The Trustees have been working to protect the Fund’s assets for many years.  When the Fund experienced severe investment losses following the “dot-com bubble burst” and incurred negative investment returns for three consecutive years from 2000-2002, the Trustees took the difficult action of reducing future service accruals from 2.6% to 1.3% of contributions, and incentives were introduced to encourage deferred retirements. Following the enactment of the Pension Protection Act, the Trustees adopted a legally-required “Funding Improvement Plan” in 2008 that imposed mandatory increases in employer contributions rates in order to maintain current levels of benefits.   Following the global financial market crash in 2008, the Trustees adopted a legally-required Rehabilitation Plan at the earliest opportunity in June, 2010.  This Plan provided for further reductions in accruals and early retirement subsidies under certain schedules, and imposed significant annual employer contribution increases.   

The Trustees also have taken a number of other actions to protect the Fund.   They made changes to the investment strategy on the advice and with the oversight of the Fund’s professional investment consultants. The Trustees developed an alternative investment strategy which involved using private placement portfolios.  These investments provide greater returns over time, and allow the Fund to appropriately maintain an aggressive investment return.  The Trustees also implemented changes that provide incentives for employers to remain in the Fund.  As employers continued to withdraw, the Fund’s withdrawal liability assessment assumptions were changed to require withdrawing employers to pay more by changing the calculation assumptions to better reflect the Fund’s severely underfunded status.  In addition, participants employed by withdrawing companies are subject to penalties, and in some cases reductions in benefits.  

The Trustees have required contribution rates increases every year. Currently, employers are required to increase contributions every year by between 6% and 8.25%, and in some cases participants are required to divert wages in order to pay for these increases.  In an arbitration over whether to continue these increases, an arbitrator ruled that the current increases were unsustainable, after considering the cost and the number of employer withdrawals from the Fund in recent years.  The arbitrator ruled that the current contribution increases could not be required.  Based on this arbitration, the Trustees are restricted in the employer contribution increases they can impose in the future.  

We cannot wait. In order to prevent even larger benefit reductions, the Trustees must act immediately.  If the elections result in some action that will help the Fund, the Trustees can always re-evaluate the application and, for example, withdraw it.  But, waiting is not an option, and the other pension funds that were not able to act soon enough now are facing insolvency.  

The Trustees have said they will support any legislation in Congress that could potentially address the Fund’s solvency problems. If there is a legislative fix in the future, we will withdraw our application.
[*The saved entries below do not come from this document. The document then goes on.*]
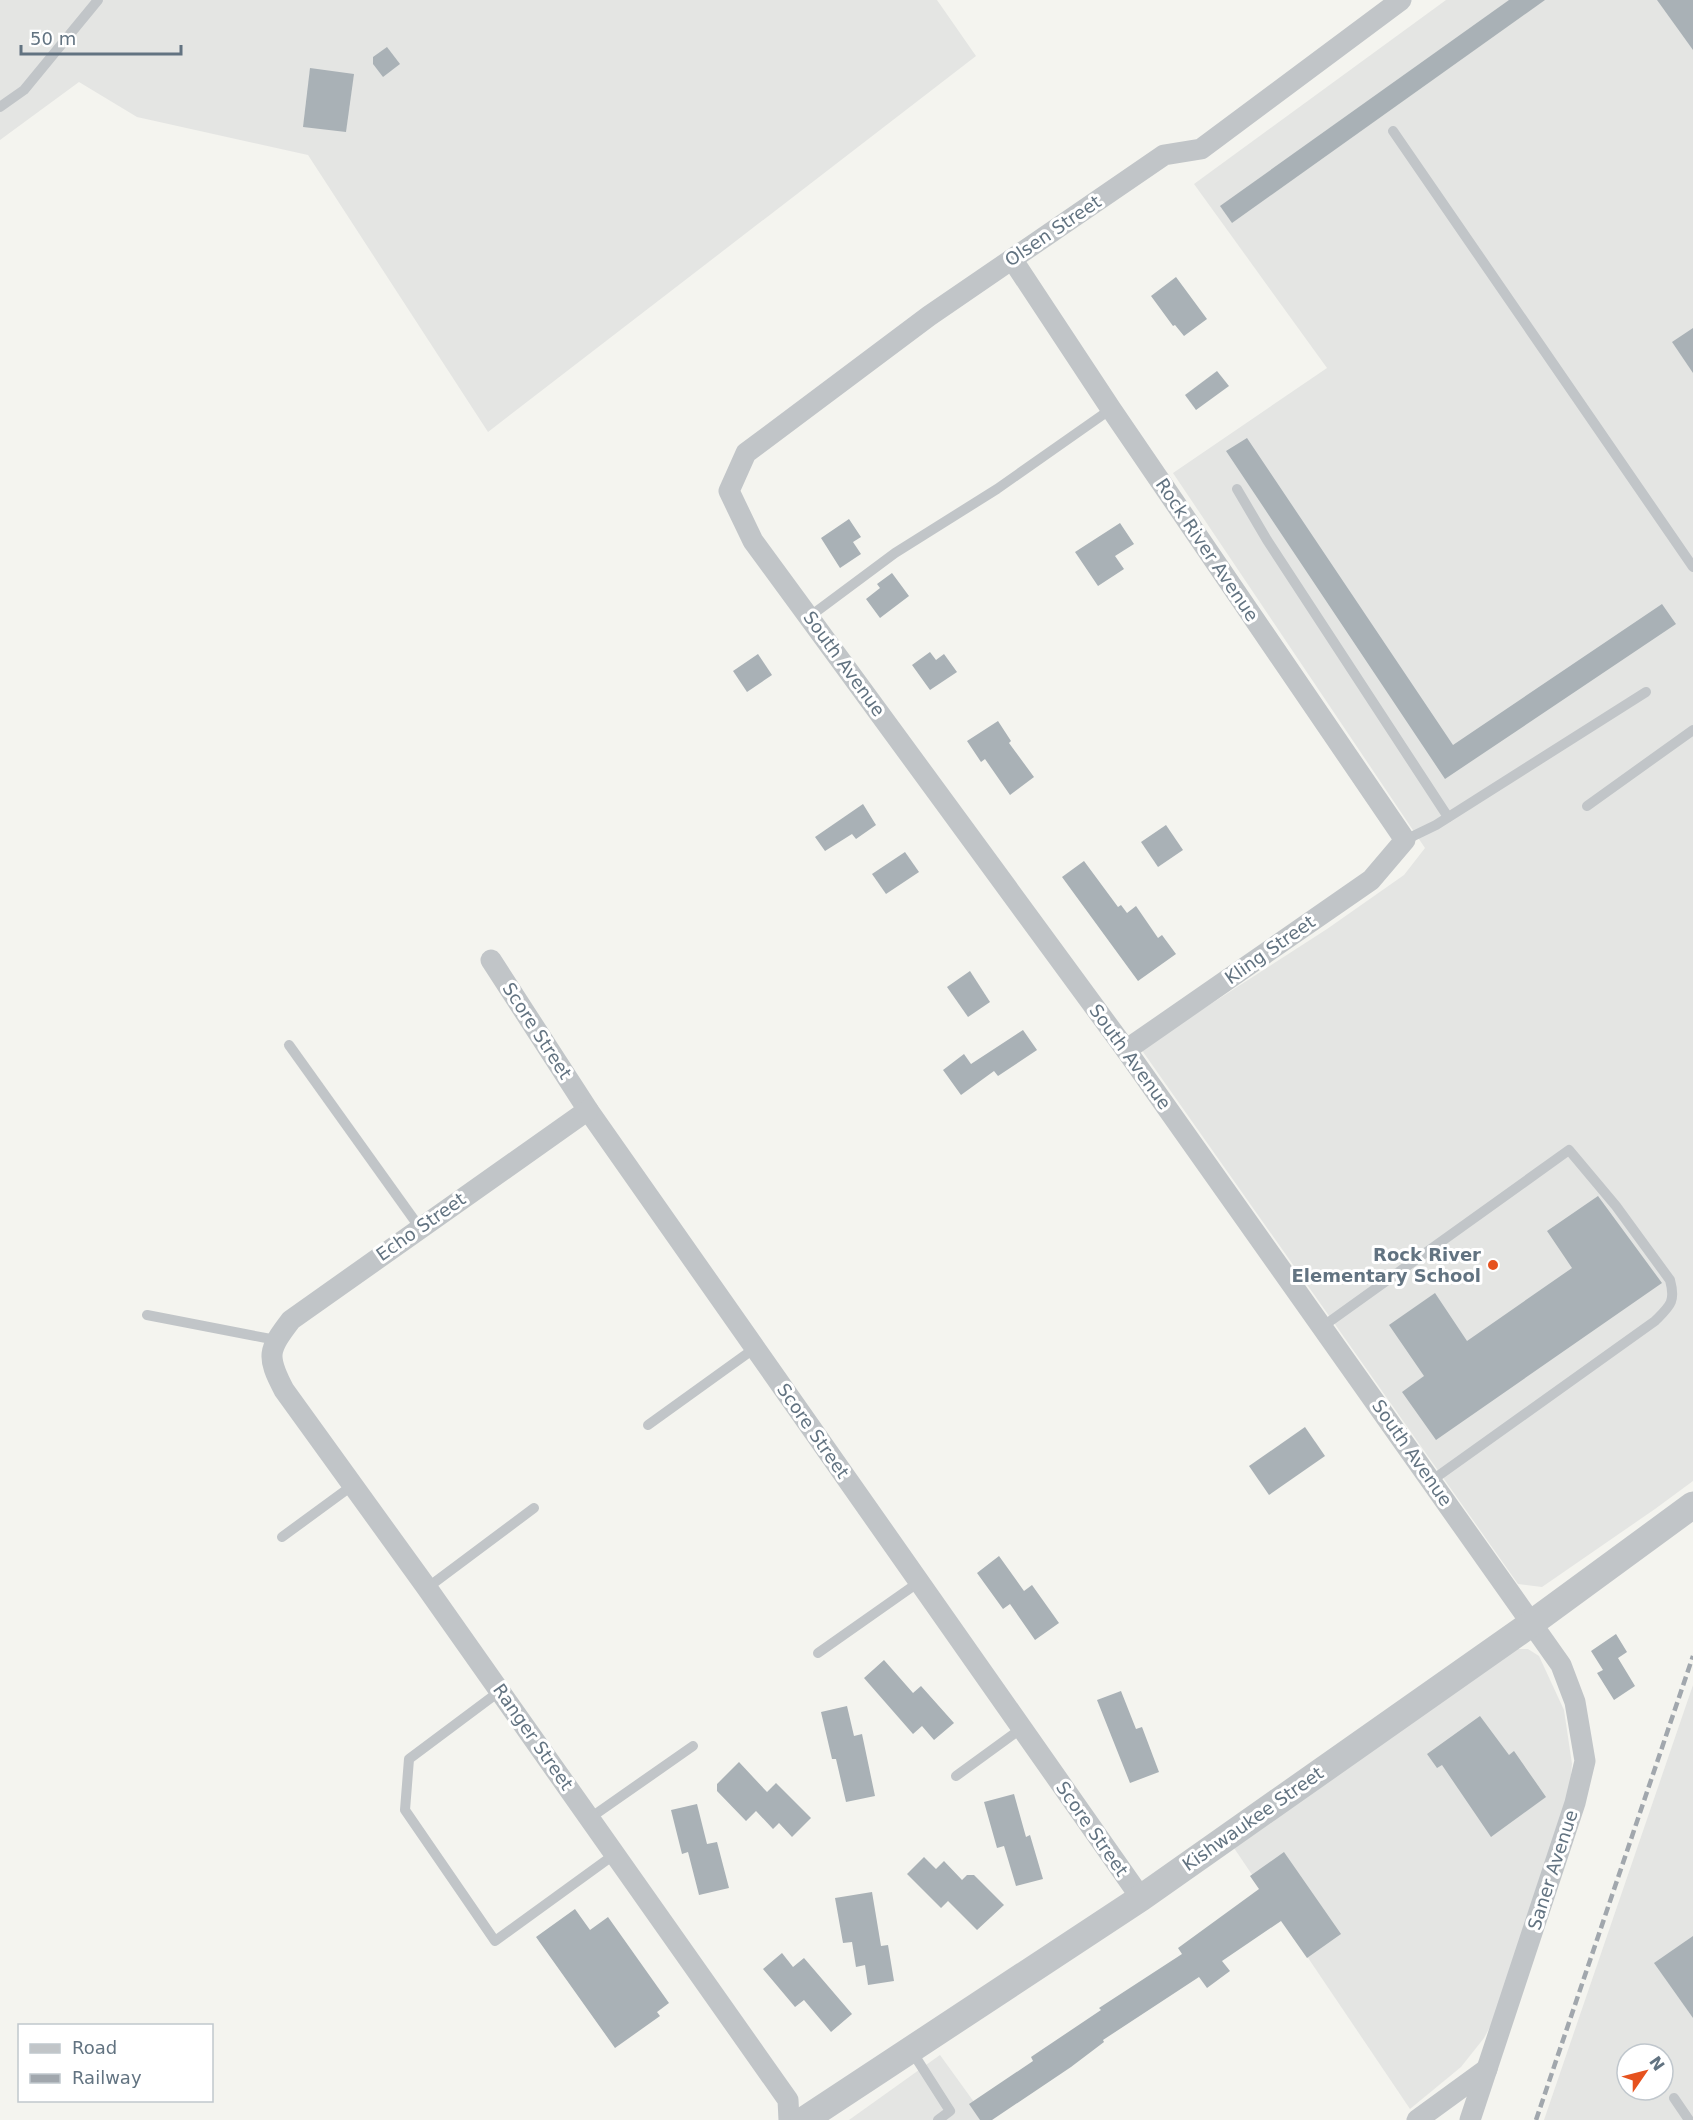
<svg xmlns="http://www.w3.org/2000/svg" width="1693" height="2120" viewBox="0 0 1693 2120" font-family="'DejaVu Sans',sans-serif">
<style>
.built{fill:#e4e5e3;fill-rule:evenodd}
.building{fill:#a9b1b6}
.lines{fill:none;stroke-linecap:round;stroke-linejoin:round}
.service{stroke:#c1c5c8;stroke-width:10}
.minor{stroke:#c1c5c8;stroke-width:21}
.tertiary{stroke:#c1c5c8;stroke-width:27}
.rail{stroke:#a1a7ad;stroke-width:4.5;stroke-dasharray:9 4.5;stroke-linecap:butt}
.poi-dot{fill:#e6521e;stroke:#fff;stroke-width:2}
.labels{text-anchor:middle;stroke-width:6;stroke-linejoin:round;paint-order:stroke}
.street-label{font-size:18px;fill:#627381;stroke:#fff}
.poi-label{font-size:18px;font-weight:bold;fill:#627381;stroke:#fff;text-anchor:end}
</style>
<rect width="100%" height="100%" fill="#f4f4ef"/>
<!-- built -->
<g class="built">
<path d="M0,0H937L976,56L488,432L308,155L137,117L79,82L0,140Z"/>
<path d="M1446,0H1693V1481L1655,1509L1542,1587L1518,1584L1141,1049L1327,929L1404,875L1425,848L1173,473L1327,368L1194,184Z"/>
<path d="M1516,1649H1528L1539,1656L1564,1710L1572,1764L1569,1795L1492,2023L1484,2038L1461,2067L1410,2109L1234,1848Z"/>
<path d="M1693,1685V2120H1544L1570,2044ZM1627,2054H1663V2090H1627Z"/>
<path d="M940,2055L987,2120H849Z"/>
</g>
<!-- building -->
<g class="building">
<path d="M1509,0H1545L1232,223L1220,206Z"/>
<path d="M1657,0H1693V50Z"/>
<path d="M387,47L400,64L383,77L373,64V57Z"/>
<path d="M310,68L354,74L346,132L303,127Z"/>
<path d="M1176,277L1207,319L1184,336L1175,325L1173,326L1151,296Z"/>
<path d="M1693,328V373L1672,342Z"/>
<path d="M1217,371L1229,386L1196,410L1185,395Z"/>
<path d="M1247,438L1453,745L1662,604L1676,624L1445,779L1226,451Z"/>
<path d="M849,519L861,537L853,542L861,554L840,568L821,538Z"/>
<path d="M1120,523L1134,544L1115,556L1124,569L1098,586L1075,552Z"/>
<path d="M892,573L909,596L880,618L866,599L880,588L877,584Z"/>
<path d="M930,652L936,660L944,654L957,672L930,690L912,665Z"/>
<path d="M758,654L772,675L747,692L733,671Z"/>
<path d="M998,721L1011,741L1009,743L1034,777L1010,795L985,759L981,762L967,741Z"/>
<path d="M863,804L876,825L856,839L852,834L825,851L815,837Z"/>
<path d="M1166,825L1183,850L1158,867L1141,842Z"/>
<path d="M905,852L919,872L886,894L872,874Z"/>
<path d="M1084,861L1118,907L1121,905L1127,913L1136,906L1158,938L1162,935L1176,954L1138,981L1062,877Z"/>
<path d="M970,971L990,1002L968,1017L947,987Z"/>
<path d="M1023,1030L1037,1050L998,1076L994,1071L961,1095L943,1070L964,1054L971,1064Z"/>
<path d="M1598,1196L1662,1283L1436,1440L1402,1392L1424,1376L1389,1325L1435,1293L1467,1341L1572,1268L1547,1231Z"/>
<path d="M1305,1427L1325,1456L1269,1495L1249,1466Z"/>
<path d="M999,1556L1024,1591L1032,1585L1059,1623L1035,1640L1010,1604L1003,1609L977,1573Z"/>
<path d="M1616,1634L1627,1652L1618,1658L1635,1686L1614,1700L1597,1673L1603,1670L1591,1651Z"/>
<path d="M884,1660L913,1693L921,1686L954,1723L934,1740L922,1726L913,1734L864,1678Z"/>
<path d="M1121,1691L1136,1729L1142,1727L1159,1772L1130,1783L1097,1700Z"/>
<path d="M847,1706L854,1736L862,1734L875,1796L846,1802L836,1759H832L821,1712Z"/>
<path d="M1480,1716L1509,1755L1514,1751L1546,1797L1491,1837L1442,1765L1437,1768L1427,1754Z"/>
<path d="M739,1762L767,1792L776,1783L811,1818L792,1837L779,1823L773,1829L756,1811L746,1821L717,1791V1784Z"/>
<path d="M1014,1794L1026,1837L1030,1835L1043,1879L1016,1886L1004,1846L997,1848L984,1802Z"/>
<path d="M697,1804L707,1844L717,1842L729,1888L699,1895L688,1852L682,1854L671,1810Z"/>
<path d="M1284,1852L1341,1934L1307,1958L1281,1921L1222,1961L1230,1971L1207,1988L1199,1977L1103,2040L1104,2042L1071,2067L992,2120H980L969,2104L1033,2061L1031,2057L1101,2010L1099,2008L1182,1954L1178,1948L1259,1889L1250,1876Z"/>
<path d="M924,1857L936,1869L944,1861L962,1880L967,1875H974L1004,1905L977,1930L948,1901L941,1908L907,1874Z"/>
<path d="M872,1892L881,1946L888,1945L894,1981L868,1985L865,1965L856,1967L852,1942L843,1943L835,1898Z"/>
<path d="M575,1909L590,1930L608,1917L669,2003L657,2012L660,2016L615,2048L536,1937Z"/>
<path d="M1693,1936V2018L1654,1963Z"/>
<path d="M782,1953L793,1967L804,1958L852,2014L831,2032L804,2000L795,2007L763,1969Z"/>
</g>
<g class="lines">
<!-- service -->
<g class="service">
<path d="M0,107L24,90L98,0"/>
<path d="M1393,131L1693,567"/>
<path d="M1237,489L1267,540L1448,817"/>
<path d="M809,617L895,553L997,489L1111,409"/>
<path d="M1587,806L1693,730"/>
<path d="M1405,840L1436,825L1646,692"/>
<path d="M289,1045L420,1228"/>
<path d="M147,1315L276,1340"/>
<path d="M1322,1327L1569,1150L1616,1206L1670,1280C1676,1302 1670,1306 1655,1321L1431,1481"/>
<path d="M648,1425L755,1348"/>
<path d="M282,1537L353,1485"/>
<path d="M427,1588L534,1508"/>
<path d="M818,1653L919,1582"/>
<path d="M500,1691L409,1759L405,1810L495,1941L615,1854"/>
<path d="M956,1776L1022,1728"/>
<path d="M590,1818L693,1746"/>
<path d="M911,2050L950,2111L938,2120"/>
<path d="M1674,2098L1689,2120"/>
</g>
<!-- minor -->
<g class="minor">
<path d="M1401,0L1201,149L1164,155L929,316L746,453L729,491L753,541L1126,1050L1561,1665L1575,1702L1585,1761L1575,1803L1470,2120"/>
<path d="M1012,259L1111,409L1405,840L1371,880L1126,1050"/>
<path d="M491,960L588,1110L1141,1898"/>
<path d="M588,1110L291,1320C268,1350 266,1356 284,1390L427,1588L788,2100L789,2120"/>
<path d="M1417,2120L1487,2069"/>
</g>
<!-- tertiary -->
<path class="tertiary" d="M804,2120L1141,1898L1532,1623L1693,1505"/>
<!-- rail -->
<path class="rail" d="M1536,2120L1693,1656"/>
</g>
<!-- markers -->
<circle class="poi-dot" cx="1493" cy="1265" r="6"/>
<g class="labels">
<!-- street labels -->
<g class="street-label">
<text transform="translate(1053 231) rotate(-34)" y="6">Olsen Street</text>
<text transform="translate(1207 550) rotate(56)" y="6">Rock River Avenue</text>
<text transform="translate(844 664) rotate(54)" y="6">South Avenue</text>
<text transform="translate(1270 950) rotate(-35)" y="6">Kling Street</text>
<text transform="translate(537 1031) rotate(57)" y="6">Score Street</text>
<text transform="translate(1130 1057) rotate(54)" y="6">South Avenue</text>
<text transform="translate(421 1227) rotate(-35)" y="6">Echo Street</text>
<text transform="translate(813 1431) rotate(55)" y="6">Score Street</text>
<text transform="translate(1412 1453) rotate(55)" y="6">South Avenue</text>
<text transform="translate(533 1737) rotate(55)" y="6">Ranger Street</text>
<text transform="translate(1253 1819) rotate(-35)" y="6">Kishwaukee Street</text>
<text transform="translate(1092 1829) rotate(55)" y="6">Score Street</text>
<text transform="translate(1553 1870) rotate(-72)" y="6">Saner Avenue</text>
</g>
<!-- poi labels -->
<g class="poi-label">
<text x="1481" y="1261">Rock River<tspan x="1481" dy="21">Elementary School</tspan></text>
</g>
</g>
<!-- legend -->
<rect x="18" y="2024" width="195" height="78" fill="#ffffff" stroke="#c0c7cd" stroke-width="1.5"/>
<rect x="30" y="2044" width="30" height="9" fill="#c1c5c8" stroke="#c0c7cd" stroke-width="1.5"/>
<text x="72" y="2054" font-size="18" fill="#627381">Road</text>
<rect x="30" y="2074" width="30" height="9" fill="#a1a7ad" stroke="#c0c7cd" stroke-width="1.5"/>
<text x="72" y="2084" font-size="18" fill="#627381">Railway</text>
<!-- north arrow -->
<g transform="translate(1645 2072) rotate(55)"><circle r="28" fill="#ffffff" stroke="#c0c7cd" stroke-width="1.5"/>
<path d="M0-4.5L10 22L0 15L-10 22Z" fill="#e6521e"/>
<text y="-9" font-size="16" font-weight="bold" text-anchor="middle" fill="#627381">N</text>
</g>
<!-- scale -->
<path d="M21 45v9h160v-9" fill="none" stroke="#627381" stroke-width="3"/>
<text x="30" y="45" font-size="18" fill="#627381" stroke="#ffffff" stroke-width="4.5" paint-order="stroke">50 m</text>
</svg>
But, if we wait to take action, we will be forced to make even larger cuts later, and run the risk that the Fund will end up paying no pensions at all.

The Fund is already paying out approximately $160 million more in retiree benefits a year than it is receiving in employer contributions.   Time is of the essence.  If the Trustees do not act now to fix the funding problem, much larger benefit reductions will be needed to save the Fund.  If the Trustees wait too long, even a solvency plan with benefit reductions will not work, and the Fund will run out of money.